O Último Fla-Flu

“Tudo é Fla-Flu, o resto é paisagem”. (Nelson Rodrigues)


O velho ‘Maraca’ viu na noite de ontem o último Fla-Flu.  Quantas noites foram mais memoráveis?... E o pôr-do-sol?

Sol no Rio de Janeiro, domingo, à tarde, Maracanã – lotado! De um lado os geraldinos tricolores, do outro os geraldinos rubro-negros; é o “Clássico das Multidões”. Depois vieram outros rivais, outras torcidas de “milhões”, mas nenhum duelo é igual a um Fla-Flu naquele templo do futebol.

No dia 14 de outubro de 1951, Flamengo e Fluminense fizeram o primeiro “jogo antes do nada” da história do Maracanã. Naquele tempo, o time tricolor venceu por 1 a 0. Havia lá toda a gente... Ontem, quase 59 anos depois, poucas almas vivas e mortas testemunharam as  duas tradicionais equipes cariocas em seu último confronto neste gramado teatro de sonhos.  Sim, enfático torcedor, o último clássico antes do fenecimento de toda uma vida, vivida apenas na paixão ao esporte bretão; daqui 3 anos, os portões reabrem no mais emblemático palco de futebol da Terra, mas totalmente reformulado à pretensão de abrigar finórias instalações, padrão FIFA, visando os lucros da bola, bem redonda pela pecúnia, na Copa do Mundo de 2014.

Incrível clube das Laranjeiras e fantástico clube da Gávea, um faz parte do outro. Como o Morro Dois Irmãos, um vive e o outro respira, seja no hino seja na inveja. Irmão mais novo, o Flamengo é dissidência do Fluminense; com o amadurecimento, trilharam caminhos opostos, mas sempre tornam e se encontram... e brigam. Brigam feio! Ora; se o amor, também o ódio,  entre irmãos nada mais é que sentimento de respeito; concordas comigo, querido torcedor carioca já saudoso do velho ‘Maraca’?

Mário Filho teria saudade do “Fla-Flu da Lagoa”, Nelson Rodrigues de um Fla-Flu de 1919 ou outro qualquer onde a multidão já tenha morrido, ou quase toda ela já não mais exista. A voz da dona leitora queima minhas orelhas: "E que tens tu, desgraçado autor paulista, cá com nosso maciço e nossos bulevares?" Ó, minha querida senhora, eu só conheço as crônicas empoeiradas, as imagens de fundo de gaveta, as sensações da meninice ouvindo vozes do rádio e os arquivos de internet.
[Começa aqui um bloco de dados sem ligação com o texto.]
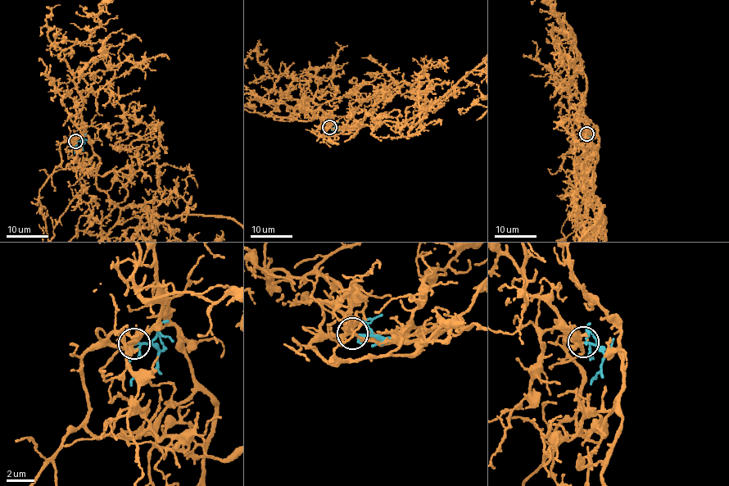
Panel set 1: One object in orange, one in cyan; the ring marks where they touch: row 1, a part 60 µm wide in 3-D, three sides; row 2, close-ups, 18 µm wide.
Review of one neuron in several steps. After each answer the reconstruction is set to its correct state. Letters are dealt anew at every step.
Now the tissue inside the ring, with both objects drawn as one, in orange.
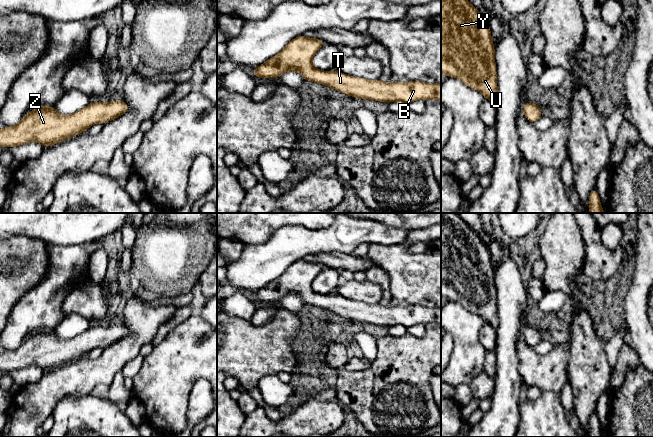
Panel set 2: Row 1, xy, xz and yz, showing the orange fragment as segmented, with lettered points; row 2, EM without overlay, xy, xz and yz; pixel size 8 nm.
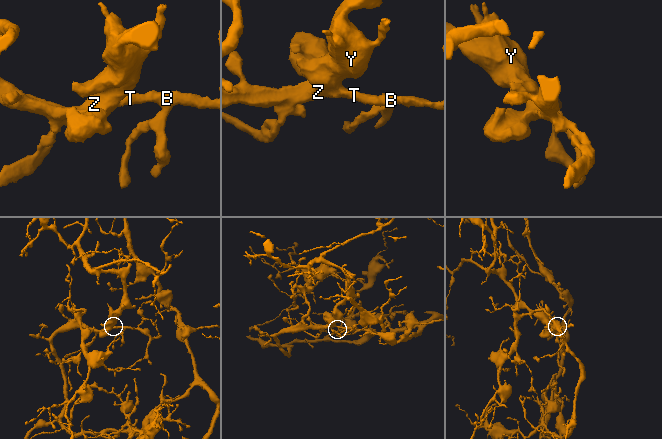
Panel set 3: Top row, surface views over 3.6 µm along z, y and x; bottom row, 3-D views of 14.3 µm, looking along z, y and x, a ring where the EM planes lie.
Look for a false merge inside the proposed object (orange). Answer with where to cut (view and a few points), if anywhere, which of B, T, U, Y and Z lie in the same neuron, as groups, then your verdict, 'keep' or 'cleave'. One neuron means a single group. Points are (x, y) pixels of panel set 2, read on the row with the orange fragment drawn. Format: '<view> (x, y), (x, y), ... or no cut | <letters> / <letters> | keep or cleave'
no cut | B T U Y Z | keep

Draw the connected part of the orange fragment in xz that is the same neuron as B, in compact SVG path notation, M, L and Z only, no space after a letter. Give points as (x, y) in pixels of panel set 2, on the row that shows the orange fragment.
M298 36L274 57L253 70L260 78L280 78L287 71L299 72L308 82L320 83L355 98L381 102L404 102L419 99L441 101L441 83L421 81L383 82L352 77L338 71L322 71L312 64L315 53L326 43L320 39Z

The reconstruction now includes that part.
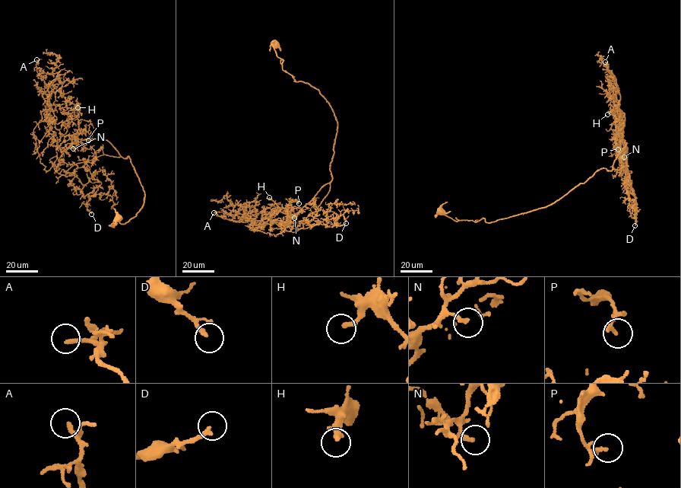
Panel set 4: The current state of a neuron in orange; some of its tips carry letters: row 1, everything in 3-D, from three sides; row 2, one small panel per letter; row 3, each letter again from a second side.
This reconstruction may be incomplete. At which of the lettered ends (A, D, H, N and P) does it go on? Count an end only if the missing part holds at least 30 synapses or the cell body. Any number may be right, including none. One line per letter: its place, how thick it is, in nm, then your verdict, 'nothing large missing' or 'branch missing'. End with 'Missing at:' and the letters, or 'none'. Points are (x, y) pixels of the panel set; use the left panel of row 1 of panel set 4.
A: place (36, 59); calibre 220 nm; branch missing
D: place (91, 214); calibre 150 nm; branch missing
H: place (77, 107); calibre 180 nm; nothing large missing
N: place (73, 148); calibre 220 nm; nothing large missing
P: place (88, 140); calibre 240 nm; nothing large missing
Missing at: A, D

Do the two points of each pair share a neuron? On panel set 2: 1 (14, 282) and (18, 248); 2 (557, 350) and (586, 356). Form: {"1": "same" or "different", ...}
{"1": "same", "2": "different"}

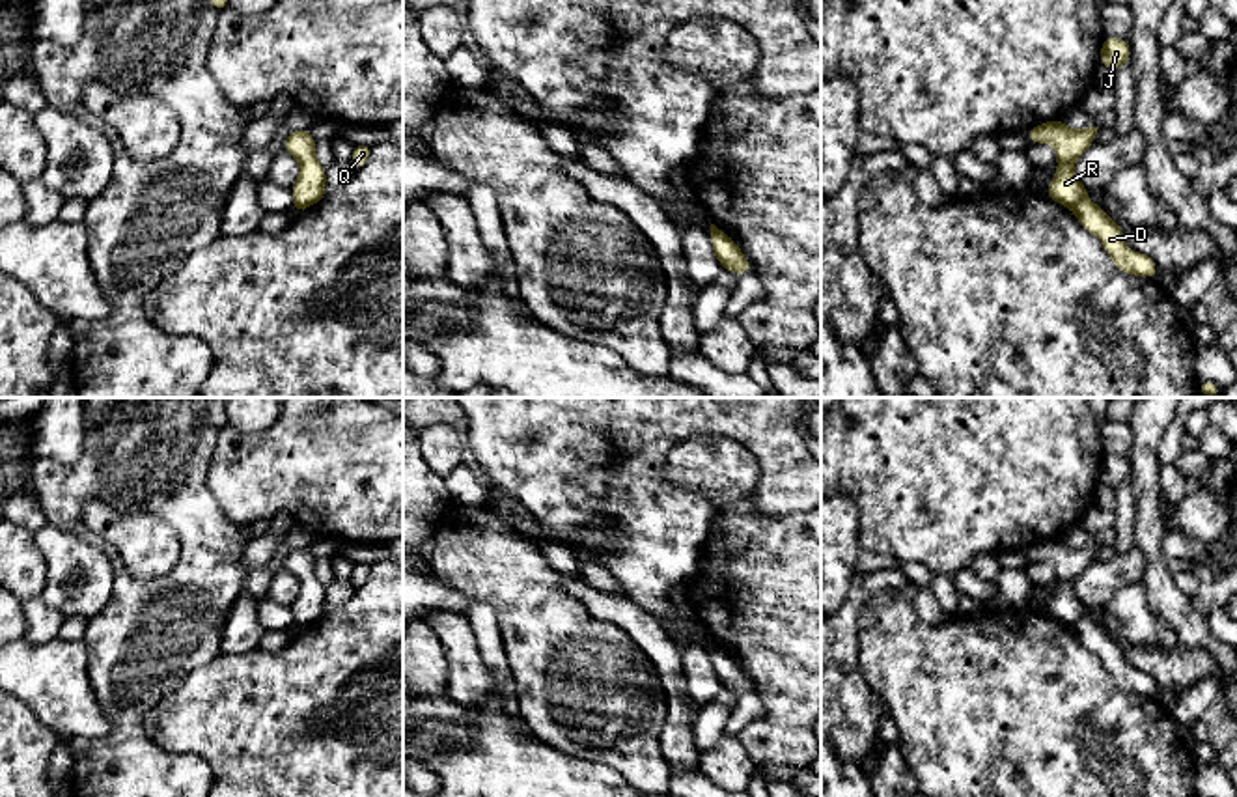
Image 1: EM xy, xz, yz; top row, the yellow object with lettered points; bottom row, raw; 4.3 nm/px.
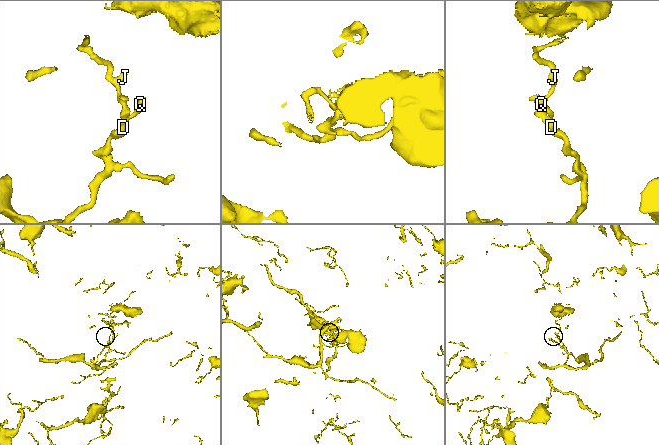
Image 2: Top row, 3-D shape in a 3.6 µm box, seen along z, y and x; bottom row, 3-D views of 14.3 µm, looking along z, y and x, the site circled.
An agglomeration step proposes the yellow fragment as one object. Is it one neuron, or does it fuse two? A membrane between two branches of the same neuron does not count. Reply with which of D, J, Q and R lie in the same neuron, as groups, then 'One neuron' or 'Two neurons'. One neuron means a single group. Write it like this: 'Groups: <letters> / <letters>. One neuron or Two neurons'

Pouco para àqueles que sobreviveram ao tempo, mas bom para mim, que com o escasso imagino muito e vejo todos os mortos e sobreviventes do antológico estádio tremendo, elegantes mulheres boquiabertas, comportadas crianças a pular, e a mais extraordinária euforia Tricolor e o mais belo e notável amor Rubro-Negro.

Ouvem-se gemidos, o último suspiro, de outra criança que chora e escorrega da Geral do Maracanã – que nem é mais a mesma e jamais tornará a ser. Quer chorar também, torcedor geraldino? Pois chore! Mas mantenha esperança em glórias do incerto futuro com um de teus pés atrás. Sei que o  desanimo é grande, chutam para longe o encanecido romantismo e buscam hodierno prazer tecnológico. Da mesma maneira a tristeza é tamanha nas tribunas e nas arquibancadas, atingindo todos os apaixonados pelo Fluminense e o povo flamenguista de laço fraterno e coração sôfrego.

Maracanã colorido em duas metades: rubro-negro e tricolor. Imagem de arquivo.

Pouco importa o placar deste último Fla-Flu. Sabe-se, no entanto, que, assim como em 1951, os tricolores venceram aos rubro-negros, em duelo derradeiro. Ponto. Fechou-se a tampa do passado no Maracanã. Mas daqui começa outra história. Anseio apenas que a sorte que há de vir seja como um autêntico Fla-Flu, a arte de transformar briga em espetáculo.